Dataset records Start Marker

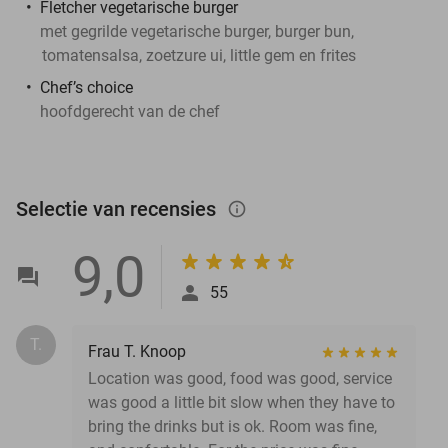
Fletcher vegetarische burger
met gegrilde vegetarische burger, burger bun,
tomatensalsa, zoetzure ui, little gem en frites
Chef’s choice
hoofdgerecht van de chef
Selectie van recensies
info_outlined
9,0
55
T.
Frau T. Knoop
Location was good, food was good, service
was good a little bit slow when they have to
bring the drinks but is ok. Room was fine,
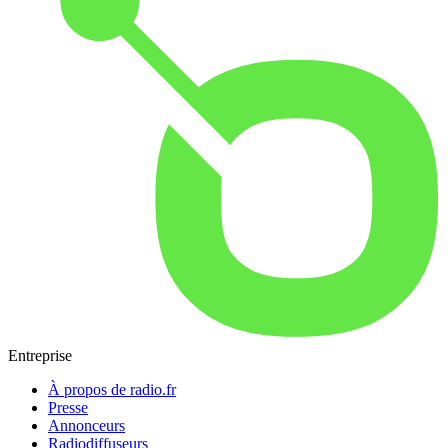
Entreprise
À propos de radio.fr
Presse
Annonceurs
Radiodiffuseurs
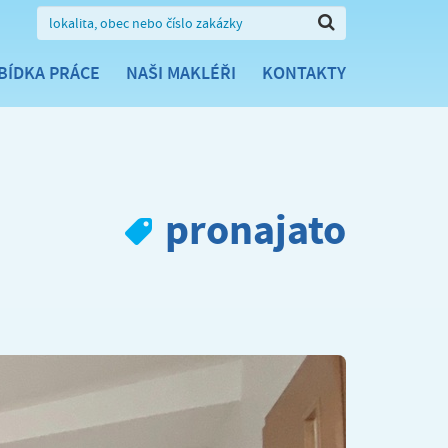
BÍDKA PRÁCE
NAŠI MAKLÉŘI
KONTAKTY
pronajato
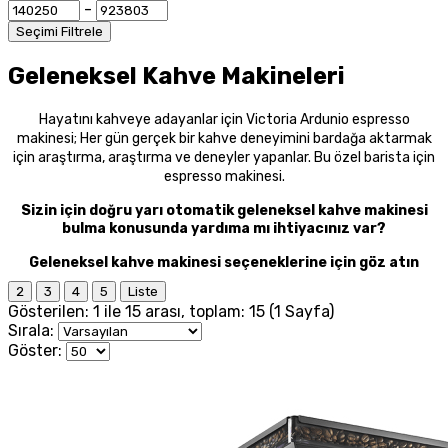
-
Seçimi Filtrele
Geleneksel Kahve Makineleri
Hayatını kahveye adayanlar için Victoria Ardunio espresso
makinesi; Her gün gerçek bir kahve deneyimini bardağa aktarmak
için araştırma, araştırma ve deneyler yapanlar. Bu özel barista için
espresso makinesi.
Sizin için doğru yarı otomatik geleneksel kahve makinesi
bulma konusunda yardıma mı ihtiyacınız var?
Geleneksel kahve makinesi seçeneklerine için göz atın
2
3
4
5
Liste
Gösterilen: 1 ile 15 arası, toplam: 15 (1 Sayfa)
Sırala:
Göster:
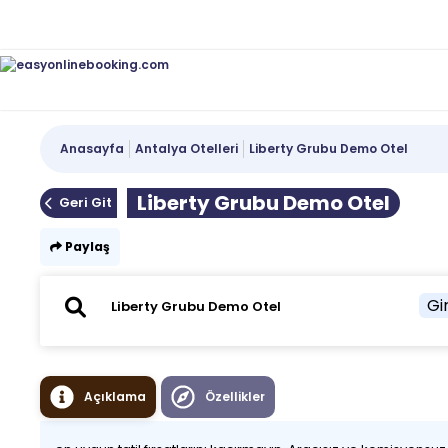
Anasayfa
Antalya Otelleri
Liberty Grubu Demo Otel
Liberty Grubu Demo Otel
Geri Git
Paylaş
Gir
Açıklama
Özellikler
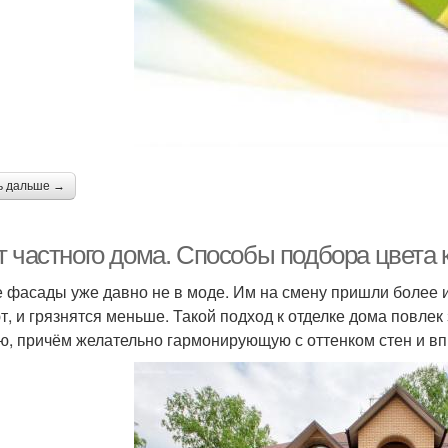
ь дальше →
т частного дома. Способы подбора цвета 
 фасады уже давно не в моде. Им на смену пришли более 
т, и грязнятся меньше. Такой подход к отделке дома повлек
ю, причём желательно гармонирующую с оттенком стен и 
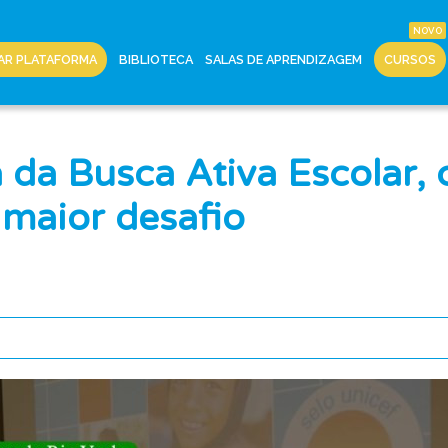
AR PLATAFORMA
BIBLIOTECA
SALAS DE APRENDIZAGEM
CURSOS
 da Busca Ativa Escolar,
 maior desafio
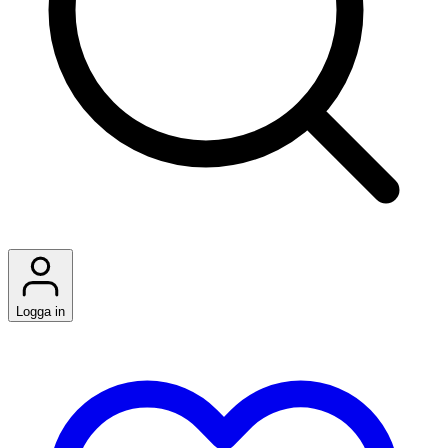
Logga in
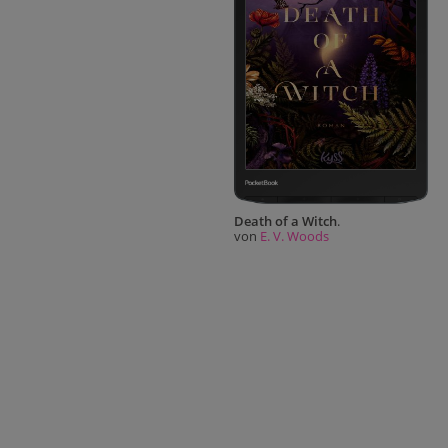
Death of a Witch
.
von
E. V. Woods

Dataset records End Marker

▸ Request:
Copy every line in the rows above that contains the string "good". Matching is case-sensitive.

▸ Answer space:
Location was good, food was good, service
was good a little bit slow when they have to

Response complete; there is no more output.